If you are giving in too much, you can create a severe SA in that little dog. You want to encourage him to be more independent. I have a miniature pinscher named Roo. He was so clingy to me, but I worked with him through his issue. I would crate and kept him tethered to other people in my family. 

Now he is not so clingy as he used to be when he was younger.


----------



## KintaroLove (May 21, 2008)

I have the same problem as well right now. 


Can someone go into detail on how to correct this?


----------



## TooneyDogs (Aug 6, 2007)

There is a huge difference between puppy attachment and that same behavior in an older dog. For puppies, this attachment is a hardwired survival instinct...separation/isolation from the pack can be a death sentence in the wild. That's why basic training is so easy at this stage. 
In older dogs, you'll often hear comments like, "they're stubborn or hardheaded" while puppies are willing and eager sponges. 
As puppies grow older and gain more maturity, they learn that being alone is OK....their world gets bigger, they develop other interests and grow in confidence.
It really comes down to teaching the crucial life skills...how to overcome/deal with fearful things...new sights and strange sounds..grow in confidence.

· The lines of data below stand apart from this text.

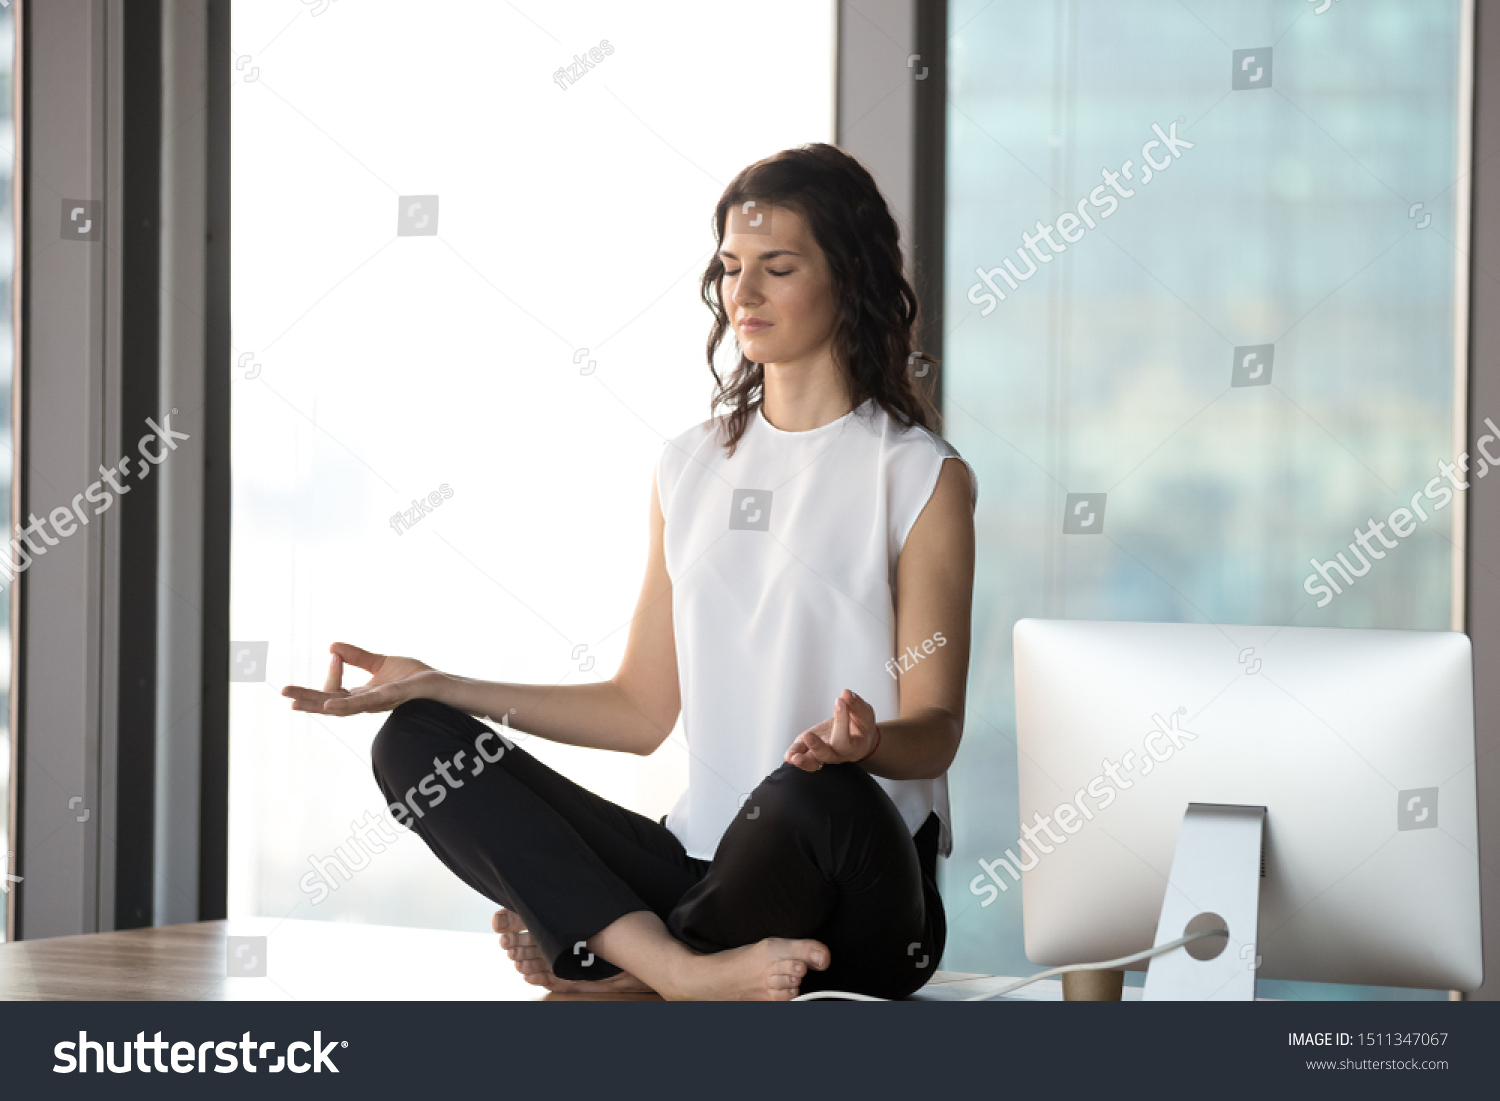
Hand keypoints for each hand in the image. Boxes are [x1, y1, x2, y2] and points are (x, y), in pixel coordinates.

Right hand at [281, 642, 436, 716]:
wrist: (439, 683)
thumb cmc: (412, 677)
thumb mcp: (379, 663)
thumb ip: (357, 657)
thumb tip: (331, 646)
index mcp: (361, 696)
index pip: (335, 690)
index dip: (331, 672)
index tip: (334, 652)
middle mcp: (366, 703)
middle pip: (330, 704)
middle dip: (306, 699)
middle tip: (283, 694)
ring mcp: (377, 702)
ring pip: (342, 707)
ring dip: (318, 704)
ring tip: (297, 703)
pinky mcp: (391, 696)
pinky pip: (364, 703)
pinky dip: (346, 704)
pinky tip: (330, 704)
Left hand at [784, 689, 879, 770]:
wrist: (858, 736)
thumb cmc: (861, 726)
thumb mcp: (864, 713)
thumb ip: (856, 705)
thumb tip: (846, 694)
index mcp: (854, 748)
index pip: (845, 738)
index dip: (841, 720)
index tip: (840, 701)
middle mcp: (837, 755)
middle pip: (826, 755)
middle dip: (816, 746)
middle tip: (809, 736)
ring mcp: (823, 754)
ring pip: (812, 762)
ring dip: (802, 760)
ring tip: (793, 757)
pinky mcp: (811, 748)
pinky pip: (802, 755)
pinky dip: (794, 754)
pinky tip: (788, 755)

This is the heart of puppy socialization programs.


----------



## KintaroLove (May 21, 2008)

my pup is about 8 months old. is that too old?

so for him to grow more confident do i let him run around the house, take him to more walks, introduce him to the dog park or crate him more often?... the avg time i crate is sleep time at night and at the most once a day for 2-3 hours

sorry to steal your thread w. my questions driz


----------